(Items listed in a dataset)
═══
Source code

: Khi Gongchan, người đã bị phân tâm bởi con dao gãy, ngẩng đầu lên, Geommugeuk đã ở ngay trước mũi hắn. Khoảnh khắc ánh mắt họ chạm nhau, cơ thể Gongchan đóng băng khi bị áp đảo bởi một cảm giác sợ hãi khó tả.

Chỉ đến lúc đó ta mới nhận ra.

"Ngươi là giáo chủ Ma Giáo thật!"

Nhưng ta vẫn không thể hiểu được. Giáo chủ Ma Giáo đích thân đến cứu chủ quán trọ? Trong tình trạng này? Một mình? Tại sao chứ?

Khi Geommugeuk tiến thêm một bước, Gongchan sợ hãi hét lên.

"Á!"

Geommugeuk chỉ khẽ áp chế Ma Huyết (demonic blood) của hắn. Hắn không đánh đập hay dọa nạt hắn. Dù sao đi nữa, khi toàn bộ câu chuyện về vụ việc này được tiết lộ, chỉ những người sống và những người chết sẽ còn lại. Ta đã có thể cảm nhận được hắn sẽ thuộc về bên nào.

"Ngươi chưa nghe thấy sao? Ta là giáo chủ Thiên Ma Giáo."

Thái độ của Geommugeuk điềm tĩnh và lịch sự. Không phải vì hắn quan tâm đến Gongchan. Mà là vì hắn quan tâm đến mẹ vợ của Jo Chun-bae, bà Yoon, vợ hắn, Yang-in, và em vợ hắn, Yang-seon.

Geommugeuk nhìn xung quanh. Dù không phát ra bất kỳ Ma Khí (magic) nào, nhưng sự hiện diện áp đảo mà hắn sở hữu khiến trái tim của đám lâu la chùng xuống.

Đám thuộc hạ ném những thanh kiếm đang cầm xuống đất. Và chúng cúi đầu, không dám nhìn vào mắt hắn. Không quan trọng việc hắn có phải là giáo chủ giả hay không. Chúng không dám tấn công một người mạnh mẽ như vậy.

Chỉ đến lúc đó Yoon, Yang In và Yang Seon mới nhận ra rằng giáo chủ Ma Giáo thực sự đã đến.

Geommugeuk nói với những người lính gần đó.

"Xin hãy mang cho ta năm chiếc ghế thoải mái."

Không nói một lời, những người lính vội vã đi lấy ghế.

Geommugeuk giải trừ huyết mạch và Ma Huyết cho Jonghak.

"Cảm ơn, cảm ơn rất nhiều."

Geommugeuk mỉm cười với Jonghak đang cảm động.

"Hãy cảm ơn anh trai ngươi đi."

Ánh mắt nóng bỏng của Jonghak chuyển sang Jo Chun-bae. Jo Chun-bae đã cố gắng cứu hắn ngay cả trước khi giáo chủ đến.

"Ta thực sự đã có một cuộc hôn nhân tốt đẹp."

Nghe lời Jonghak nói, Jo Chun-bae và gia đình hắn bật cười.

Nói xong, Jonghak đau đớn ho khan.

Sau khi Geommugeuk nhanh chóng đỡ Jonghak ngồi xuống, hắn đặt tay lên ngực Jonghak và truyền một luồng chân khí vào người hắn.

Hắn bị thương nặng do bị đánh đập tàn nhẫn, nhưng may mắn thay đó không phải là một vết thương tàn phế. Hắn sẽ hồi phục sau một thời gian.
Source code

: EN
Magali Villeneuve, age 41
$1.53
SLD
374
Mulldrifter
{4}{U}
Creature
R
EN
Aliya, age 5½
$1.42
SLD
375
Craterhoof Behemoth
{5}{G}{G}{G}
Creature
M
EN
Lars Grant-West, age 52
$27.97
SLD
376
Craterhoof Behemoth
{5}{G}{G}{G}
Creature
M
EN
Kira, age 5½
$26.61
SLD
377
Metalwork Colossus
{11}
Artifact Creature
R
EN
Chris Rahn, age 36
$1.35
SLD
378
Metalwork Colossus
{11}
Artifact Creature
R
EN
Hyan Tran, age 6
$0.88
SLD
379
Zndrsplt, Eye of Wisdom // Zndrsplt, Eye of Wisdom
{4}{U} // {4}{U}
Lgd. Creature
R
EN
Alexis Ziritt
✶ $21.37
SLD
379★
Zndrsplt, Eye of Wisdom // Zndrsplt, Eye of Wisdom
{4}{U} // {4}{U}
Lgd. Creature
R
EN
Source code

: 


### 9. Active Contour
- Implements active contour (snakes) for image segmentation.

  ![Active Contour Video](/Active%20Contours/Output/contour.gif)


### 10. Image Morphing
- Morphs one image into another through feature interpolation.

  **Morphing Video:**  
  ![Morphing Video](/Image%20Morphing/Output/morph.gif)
═══
What is required –
This task calls for every entry above to be transcribed exactly.

Response to this task –
Source code

: Khi Gongchan, người đã bị phân tâm bởi con dao gãy, ngẩng đầu lên, Geommugeuk đã ở ngay trước mũi hắn. Khoảnh khắc ánh mắt họ chạm nhau, cơ thể Gongchan đóng băng khi bị áp đảo bởi một cảm giác sợ hãi khó tả.

Chỉ đến lúc đó ta mới nhận ra.

"Ngươi là giáo chủ Ma Giáo thật!"

Nhưng ta vẫn không thể hiểu được. Giáo chủ Ma Giáo đích thân đến cứu chủ quán trọ? Trong tình trạng này? Một mình? Tại sao chứ?

Khi Geommugeuk tiến thêm một bước, Gongchan sợ hãi hét lên.

"Á!"

Geommugeuk chỉ khẽ áp chế Ma Huyết (demonic blood) của hắn. Hắn không đánh đập hay dọa nạt hắn. Dù sao đi nữa, khi toàn bộ câu chuyện về vụ việc này được tiết lộ, chỉ những người sống và những người chết sẽ còn lại. Ta đã có thể cảm nhận được hắn sẽ thuộc về bên nào.

"Ngươi chưa nghe thấy sao? Ta là giáo chủ Thiên Ma Giáo."

Thái độ của Geommugeuk điềm tĩnh và lịch sự. Không phải vì hắn quan tâm đến Gongchan. Mà là vì hắn quan tâm đến mẹ vợ của Jo Chun-bae, bà Yoon, vợ hắn, Yang-in, và em vợ hắn, Yang-seon.

Geommugeuk nhìn xung quanh. Dù không phát ra bất kỳ Ma Khí (magic) nào, nhưng sự hiện diện áp đảo mà hắn sở hữu khiến trái tim của đám lâu la chùng xuống.

Đám thuộc hạ ném những thanh kiếm đang cầm xuống đất. Và chúng cúi đầu, không dám nhìn vào mắt hắn. Không quan trọng việc hắn có phải là giáo chủ giả hay không. Chúng không dám tấn công một người mạnh mẽ như vậy.

Chỉ đến lúc đó Yoon, Yang In và Yang Seon mới nhận ra rằng giáo chủ Ma Giáo thực sự đã đến.

Geommugeuk nói với những người lính gần đó.

"Xin hãy mang cho ta năm chiếc ghế thoải mái."

Không nói một lời, những người lính vội vã đi lấy ghế.

Geommugeuk giải trừ huyết mạch và Ma Huyết cho Jonghak.

"Cảm ơn, cảm ơn rất nhiều."

Geommugeuk mỉm cười với Jonghak đang cảm động.

"Hãy cảm ơn anh trai ngươi đi."

Ánh mắt nóng bỏng của Jonghak chuyển sang Jo Chun-bae. Jo Chun-bae đã cố gắng cứu hắn ngay cả trước khi giáo chủ đến.

"Ta thực sự đã có một cuộc hôn nhân tốt đẹp."

Nghe lời Jonghak nói, Jo Chun-bae và gia đình hắn bật cười.

Nói xong, Jonghak đau đớn ho khan.

Sau khi Geommugeuk nhanh chóng đỡ Jonghak ngồi xuống, hắn đặt tay lên ngực Jonghak và truyền một luồng chân khí vào người hắn.

Hắn bị thương nặng do bị đánh đập tàn nhẫn, nhưng may mắn thay đó không phải là một vết thương tàn phế. Hắn sẽ hồi phục sau một thời gian.
Source code

: EN
Magali Villeneuve, age 41
$1.53
SLD
374
Mulldrifter
{4}{U}
Creature
R
EN
Aliya, age 5½
$1.42
SLD
375
Craterhoof Behemoth
{5}{G}{G}{G}
Creature
M
EN
Lars Grant-West, age 52
$27.97
SLD
376
Craterhoof Behemoth
{5}{G}{G}{G}
Creature
M
EN
Kira, age 5½
$26.61
SLD
377
Metalwork Colossus
{11}
Artifact Creature
R
EN
Chris Rahn, age 36
$1.35
SLD
378
Metalwork Colossus
{11}
Artifact Creature
R
EN
Hyan Tran, age 6
$0.88
SLD
379
Zndrsplt, Eye of Wisdom // Zndrsplt, Eye of Wisdom
{4}{U} // {4}{U}
Lgd. Creature
R
EN
Alexis Ziritt
✶ $21.37
SLD
379★
Zndrsplt, Eye of Wisdom // Zndrsplt, Eye of Wisdom
{4}{U} // {4}{U}
Lgd. Creature
R
EN
Source code

: 


### 9. Active Contour
- Implements active contour (snakes) for image segmentation.

  ![Active Contour Video](/Active%20Contours/Output/contour.gif)


### 10. Image Morphing
- Morphs one image into another through feature interpolation.

  **Morphing Video:**  
  ![Morphing Video](/Image%20Morphing/Output/morph.gif)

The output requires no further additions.